REQUIRED ACTION
Give the number of lines in the data that contain the word "Liver"; no other text is needed.

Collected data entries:
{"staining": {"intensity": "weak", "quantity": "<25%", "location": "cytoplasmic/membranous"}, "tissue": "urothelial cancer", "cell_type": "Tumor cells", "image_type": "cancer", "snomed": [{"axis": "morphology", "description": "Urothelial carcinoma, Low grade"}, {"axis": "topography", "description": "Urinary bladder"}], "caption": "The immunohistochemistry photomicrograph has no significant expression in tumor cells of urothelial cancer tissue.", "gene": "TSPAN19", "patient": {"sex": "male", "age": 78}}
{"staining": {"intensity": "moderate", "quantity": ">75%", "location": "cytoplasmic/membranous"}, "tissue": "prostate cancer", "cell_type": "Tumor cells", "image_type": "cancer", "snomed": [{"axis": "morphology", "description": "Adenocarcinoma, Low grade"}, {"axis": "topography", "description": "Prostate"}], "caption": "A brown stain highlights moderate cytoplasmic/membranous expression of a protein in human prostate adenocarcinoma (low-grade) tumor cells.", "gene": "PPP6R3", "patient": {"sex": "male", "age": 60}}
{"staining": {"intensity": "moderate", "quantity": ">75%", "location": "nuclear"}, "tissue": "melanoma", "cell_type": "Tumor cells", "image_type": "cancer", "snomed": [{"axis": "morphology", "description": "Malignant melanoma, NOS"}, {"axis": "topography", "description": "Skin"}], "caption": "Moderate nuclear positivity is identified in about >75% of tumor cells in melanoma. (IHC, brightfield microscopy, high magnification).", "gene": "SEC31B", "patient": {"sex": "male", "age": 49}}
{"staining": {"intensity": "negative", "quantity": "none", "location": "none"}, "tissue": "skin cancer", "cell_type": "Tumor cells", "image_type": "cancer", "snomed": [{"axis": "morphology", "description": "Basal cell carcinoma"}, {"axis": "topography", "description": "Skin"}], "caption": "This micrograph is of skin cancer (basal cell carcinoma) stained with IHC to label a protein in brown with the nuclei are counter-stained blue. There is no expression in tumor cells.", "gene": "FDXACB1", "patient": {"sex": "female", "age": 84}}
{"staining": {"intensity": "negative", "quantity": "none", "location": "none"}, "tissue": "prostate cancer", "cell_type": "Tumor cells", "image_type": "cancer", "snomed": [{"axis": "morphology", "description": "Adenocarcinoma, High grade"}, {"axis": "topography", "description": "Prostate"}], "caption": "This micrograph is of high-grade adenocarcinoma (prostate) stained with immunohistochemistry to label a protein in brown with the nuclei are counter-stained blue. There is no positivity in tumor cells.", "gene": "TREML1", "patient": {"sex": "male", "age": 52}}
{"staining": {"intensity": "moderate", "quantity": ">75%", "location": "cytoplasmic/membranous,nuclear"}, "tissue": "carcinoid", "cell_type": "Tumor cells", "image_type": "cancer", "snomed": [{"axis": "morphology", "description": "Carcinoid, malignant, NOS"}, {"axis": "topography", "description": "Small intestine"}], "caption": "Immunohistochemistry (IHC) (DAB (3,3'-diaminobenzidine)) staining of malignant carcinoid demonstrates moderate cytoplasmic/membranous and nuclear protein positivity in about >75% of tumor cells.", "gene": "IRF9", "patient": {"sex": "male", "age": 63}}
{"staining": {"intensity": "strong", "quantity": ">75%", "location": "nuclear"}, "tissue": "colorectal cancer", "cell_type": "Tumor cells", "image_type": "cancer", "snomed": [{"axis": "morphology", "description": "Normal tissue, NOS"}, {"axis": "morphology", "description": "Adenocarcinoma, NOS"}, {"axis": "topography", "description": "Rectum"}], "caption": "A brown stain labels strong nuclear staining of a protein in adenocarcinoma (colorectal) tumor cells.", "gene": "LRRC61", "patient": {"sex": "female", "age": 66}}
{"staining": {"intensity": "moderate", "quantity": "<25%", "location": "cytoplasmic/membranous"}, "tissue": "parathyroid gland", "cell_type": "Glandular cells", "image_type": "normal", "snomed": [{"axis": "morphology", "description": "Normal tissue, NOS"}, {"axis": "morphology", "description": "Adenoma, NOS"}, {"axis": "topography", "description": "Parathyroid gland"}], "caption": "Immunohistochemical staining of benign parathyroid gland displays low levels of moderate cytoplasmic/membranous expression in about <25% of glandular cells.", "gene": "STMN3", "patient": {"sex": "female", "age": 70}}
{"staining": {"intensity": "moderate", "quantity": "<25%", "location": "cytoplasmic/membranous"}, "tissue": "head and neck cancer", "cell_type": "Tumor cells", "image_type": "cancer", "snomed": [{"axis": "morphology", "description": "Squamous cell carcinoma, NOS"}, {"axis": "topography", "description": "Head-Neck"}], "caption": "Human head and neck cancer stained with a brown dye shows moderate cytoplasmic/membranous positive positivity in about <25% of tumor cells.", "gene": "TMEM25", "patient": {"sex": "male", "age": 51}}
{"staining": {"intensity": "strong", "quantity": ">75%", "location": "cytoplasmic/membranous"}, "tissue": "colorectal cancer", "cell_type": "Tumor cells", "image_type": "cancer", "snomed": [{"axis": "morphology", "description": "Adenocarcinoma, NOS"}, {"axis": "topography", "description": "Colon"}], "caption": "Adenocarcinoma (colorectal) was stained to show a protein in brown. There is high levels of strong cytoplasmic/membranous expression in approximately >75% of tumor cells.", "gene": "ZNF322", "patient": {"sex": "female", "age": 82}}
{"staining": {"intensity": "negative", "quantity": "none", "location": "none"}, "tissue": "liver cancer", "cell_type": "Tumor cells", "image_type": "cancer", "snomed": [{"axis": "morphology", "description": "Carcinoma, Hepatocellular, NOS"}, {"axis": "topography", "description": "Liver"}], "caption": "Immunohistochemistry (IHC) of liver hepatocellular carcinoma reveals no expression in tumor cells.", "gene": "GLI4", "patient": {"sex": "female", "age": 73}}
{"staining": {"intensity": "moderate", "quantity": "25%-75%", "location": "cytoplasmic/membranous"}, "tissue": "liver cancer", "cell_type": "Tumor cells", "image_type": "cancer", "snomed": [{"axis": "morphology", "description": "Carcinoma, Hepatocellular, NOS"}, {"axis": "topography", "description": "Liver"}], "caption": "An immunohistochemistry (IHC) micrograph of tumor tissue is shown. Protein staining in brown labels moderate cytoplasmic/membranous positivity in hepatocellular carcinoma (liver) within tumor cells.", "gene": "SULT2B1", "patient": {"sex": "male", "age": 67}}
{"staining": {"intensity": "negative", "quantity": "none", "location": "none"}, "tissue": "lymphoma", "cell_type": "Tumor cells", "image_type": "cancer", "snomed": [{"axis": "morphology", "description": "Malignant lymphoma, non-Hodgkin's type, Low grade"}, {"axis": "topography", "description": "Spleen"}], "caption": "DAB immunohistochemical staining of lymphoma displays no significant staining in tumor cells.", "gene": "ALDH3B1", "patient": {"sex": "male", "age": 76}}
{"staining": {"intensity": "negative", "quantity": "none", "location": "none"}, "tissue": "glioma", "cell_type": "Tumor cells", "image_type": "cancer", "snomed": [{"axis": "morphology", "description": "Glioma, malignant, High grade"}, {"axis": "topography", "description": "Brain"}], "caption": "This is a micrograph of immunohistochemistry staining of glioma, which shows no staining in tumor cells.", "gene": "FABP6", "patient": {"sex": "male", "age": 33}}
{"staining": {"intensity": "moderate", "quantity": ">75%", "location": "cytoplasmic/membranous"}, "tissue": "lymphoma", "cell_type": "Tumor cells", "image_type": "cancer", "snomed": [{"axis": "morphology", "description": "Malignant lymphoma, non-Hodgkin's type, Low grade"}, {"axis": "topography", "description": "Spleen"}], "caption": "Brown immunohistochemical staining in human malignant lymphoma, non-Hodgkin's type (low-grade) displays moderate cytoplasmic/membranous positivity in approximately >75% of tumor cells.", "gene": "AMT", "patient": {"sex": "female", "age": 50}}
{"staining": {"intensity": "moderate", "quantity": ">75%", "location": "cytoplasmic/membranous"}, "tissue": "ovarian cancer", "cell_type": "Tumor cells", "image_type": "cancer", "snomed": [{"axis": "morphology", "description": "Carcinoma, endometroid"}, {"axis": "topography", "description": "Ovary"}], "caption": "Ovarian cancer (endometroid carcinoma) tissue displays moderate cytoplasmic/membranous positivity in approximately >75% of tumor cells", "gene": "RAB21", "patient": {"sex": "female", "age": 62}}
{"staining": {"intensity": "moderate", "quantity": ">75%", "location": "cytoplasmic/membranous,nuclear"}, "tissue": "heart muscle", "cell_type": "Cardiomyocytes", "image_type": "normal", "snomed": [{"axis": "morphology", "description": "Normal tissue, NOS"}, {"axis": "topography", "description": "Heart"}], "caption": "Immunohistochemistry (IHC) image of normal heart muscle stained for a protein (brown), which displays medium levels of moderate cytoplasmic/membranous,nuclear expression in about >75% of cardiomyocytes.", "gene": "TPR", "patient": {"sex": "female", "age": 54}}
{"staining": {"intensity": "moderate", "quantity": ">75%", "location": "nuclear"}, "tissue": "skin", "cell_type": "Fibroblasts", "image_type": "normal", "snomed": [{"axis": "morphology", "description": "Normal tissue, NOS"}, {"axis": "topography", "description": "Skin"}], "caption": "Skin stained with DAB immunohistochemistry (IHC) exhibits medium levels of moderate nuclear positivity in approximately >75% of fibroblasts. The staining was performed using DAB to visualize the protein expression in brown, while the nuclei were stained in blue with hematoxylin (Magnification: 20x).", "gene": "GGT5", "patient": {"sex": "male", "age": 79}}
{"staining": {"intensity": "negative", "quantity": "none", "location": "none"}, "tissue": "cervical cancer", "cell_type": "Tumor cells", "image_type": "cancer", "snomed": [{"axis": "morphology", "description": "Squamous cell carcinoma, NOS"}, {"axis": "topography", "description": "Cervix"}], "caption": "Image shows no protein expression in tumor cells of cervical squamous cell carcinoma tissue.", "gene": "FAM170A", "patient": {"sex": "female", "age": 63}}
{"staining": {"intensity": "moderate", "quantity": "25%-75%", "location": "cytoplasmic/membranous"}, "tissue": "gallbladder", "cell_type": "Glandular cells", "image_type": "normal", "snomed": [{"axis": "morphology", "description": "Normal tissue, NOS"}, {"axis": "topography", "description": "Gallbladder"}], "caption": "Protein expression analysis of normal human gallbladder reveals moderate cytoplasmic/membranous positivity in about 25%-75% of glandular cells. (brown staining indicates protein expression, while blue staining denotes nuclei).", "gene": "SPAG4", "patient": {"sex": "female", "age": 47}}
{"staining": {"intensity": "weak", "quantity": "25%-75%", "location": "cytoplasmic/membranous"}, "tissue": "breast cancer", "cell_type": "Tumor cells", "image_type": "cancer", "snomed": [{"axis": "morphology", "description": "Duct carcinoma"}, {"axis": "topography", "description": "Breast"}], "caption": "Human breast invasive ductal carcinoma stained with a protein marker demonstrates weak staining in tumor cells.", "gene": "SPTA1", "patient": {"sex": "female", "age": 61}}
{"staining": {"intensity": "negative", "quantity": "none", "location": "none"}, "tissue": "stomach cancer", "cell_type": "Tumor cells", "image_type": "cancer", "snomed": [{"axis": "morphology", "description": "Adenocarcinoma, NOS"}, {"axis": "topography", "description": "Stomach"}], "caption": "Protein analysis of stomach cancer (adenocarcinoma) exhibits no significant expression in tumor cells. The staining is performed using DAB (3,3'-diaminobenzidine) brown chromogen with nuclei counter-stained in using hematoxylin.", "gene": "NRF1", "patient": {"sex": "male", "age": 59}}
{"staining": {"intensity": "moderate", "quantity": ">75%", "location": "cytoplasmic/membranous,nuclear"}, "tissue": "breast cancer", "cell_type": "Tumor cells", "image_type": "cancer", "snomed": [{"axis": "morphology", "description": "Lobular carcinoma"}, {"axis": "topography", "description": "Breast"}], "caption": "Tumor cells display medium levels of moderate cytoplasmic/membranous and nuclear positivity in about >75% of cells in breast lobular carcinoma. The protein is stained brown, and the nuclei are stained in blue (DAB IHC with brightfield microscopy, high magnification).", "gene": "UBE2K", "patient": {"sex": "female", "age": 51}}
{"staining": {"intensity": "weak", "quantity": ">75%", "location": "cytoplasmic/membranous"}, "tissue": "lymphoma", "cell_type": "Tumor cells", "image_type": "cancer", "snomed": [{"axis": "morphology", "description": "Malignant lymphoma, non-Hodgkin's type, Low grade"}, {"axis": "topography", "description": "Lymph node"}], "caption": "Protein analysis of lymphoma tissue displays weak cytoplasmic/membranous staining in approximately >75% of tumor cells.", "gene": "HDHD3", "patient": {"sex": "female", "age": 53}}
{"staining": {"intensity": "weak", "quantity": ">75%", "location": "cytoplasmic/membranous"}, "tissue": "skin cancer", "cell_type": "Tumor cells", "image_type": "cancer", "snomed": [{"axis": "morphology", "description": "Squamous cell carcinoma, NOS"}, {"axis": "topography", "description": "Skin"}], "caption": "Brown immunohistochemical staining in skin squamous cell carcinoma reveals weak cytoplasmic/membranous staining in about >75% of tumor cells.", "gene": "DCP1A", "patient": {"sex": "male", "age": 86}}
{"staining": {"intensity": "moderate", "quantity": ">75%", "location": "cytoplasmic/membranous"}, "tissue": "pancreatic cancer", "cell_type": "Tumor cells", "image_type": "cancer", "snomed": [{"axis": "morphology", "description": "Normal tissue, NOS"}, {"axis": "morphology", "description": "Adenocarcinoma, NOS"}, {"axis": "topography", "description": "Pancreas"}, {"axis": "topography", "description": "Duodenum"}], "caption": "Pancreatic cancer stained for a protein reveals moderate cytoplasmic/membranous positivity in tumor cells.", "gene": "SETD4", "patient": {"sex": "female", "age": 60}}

COMPLETED EXERCISE
2